Cuando la pandemia de covid-19 empezó a dejar atónito al mundo, abrumado de nuevas y enormes incertidumbres, de una cosa podíamos, sin embargo y lamentablemente, estar seguros.
Como expresó entonces David Goldsworthy, profesor honorario de la Escuela de Investigación Política y Social de la Universidad de Monash, en Australia, dirigiéndose a la comunidad internacional de entidades fiscalizadoras superiores (Intosai, por sus siglas en inglés): “Los estafadores y delincuentes despertarán más rápido que la mayoría de nosotros.
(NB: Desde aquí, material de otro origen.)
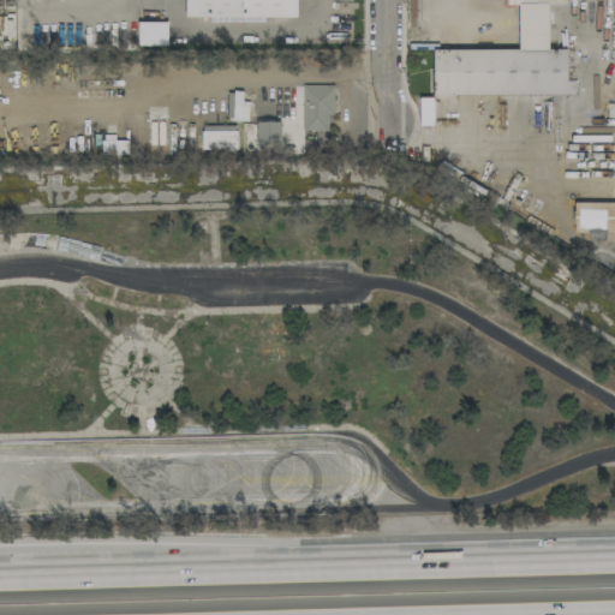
[(296,17),(296,0),(184,0),(185,16),(208,17),(208,22),(263,22),(263,17),(296,17)]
Serán ellos los que descubrirán las lagunas en los programas de subvenciones para pequeñas empresas, elaborados apresuradamente, o en las iniciativas para adquirir suministros de ropa protectora para el personal de los hospitales”.
Dijo además que los estafadores y delincuentes encontrarían formas de crear carteles para presionar los precios de los respiradores al alza, robar medicamentos de los hospitales para venderlos en farmacias amigas y desviar fondos internacionales de los municipios hacia cuentas bancarias en el extranjero.
Como registran documentos previos y posteriores de esa organización, por ejemplo una auditoría relacionada con la ayuda para desastres y el informe La rendición de cuentas en tiempos de crisis, las situaciones de emergencia suelen conducir a que los mecanismos normales de control sean superados y al debilitamiento de la rendición de cuentas, bajo la justificación de atender una necesidad urgente o declarada como tal.
Lo anterior deriva en despilfarro, mala administración y corrupción, justo en circunstancias en que el uso de fondos públicos está sometido a presión.
Ciertamente, en situaciones de emergencia habrá pérdidas y, hasta cierto punto, “es el precio de responder rápidamente”, pero entonces, es cuando los diversos actores de un sistema nacional de control deben emplear guías y protocolos específicos, oficiales y conocidos, con miras a reducir el volumen de desperdicio, el fraude y la corrupción.
La responsabilidad recae en diversos ámbitos, pero sobre todo en el control interno de cada entidad, seguido de los externos institucionales y la sociedad civil.
En conjunto, se protege la rendición de cuentas y la asignación de las responsabilidades correspondientes.
En nuestro país, es amplio el listado de situaciones y declaraciones de emergencia que desde hace muchos años se han enfrentado y en las cuales hubo despilfarro, fraude y corrupción, aunque en la esfera administrativa y jurídica, por diversas y complejas razones (que algunos se interesan en perpetuar y hasta empeorar) haya sido y sea muy difícil asignar responsabilidades y, más difícil aún, juzgar como corrupción ciertos actos que en esas circunstancias se comenten con fondos públicos.
Razón de más para mantenerse especialmente atentos a la respuesta institucional cuando sobrevienen desastres que requieren una acción inmediata y se declara la emergencia, que serán, como se sabe, cada vez más frecuentes, dados los desafíos nacionales y mundiales.
Por tanto, son imprescindibles las capacidades y guías institucionales para actuar, incluida la adaptación de los sistemas de control para equilibrar la gestión de riesgos.
El autor es administrador y contador público.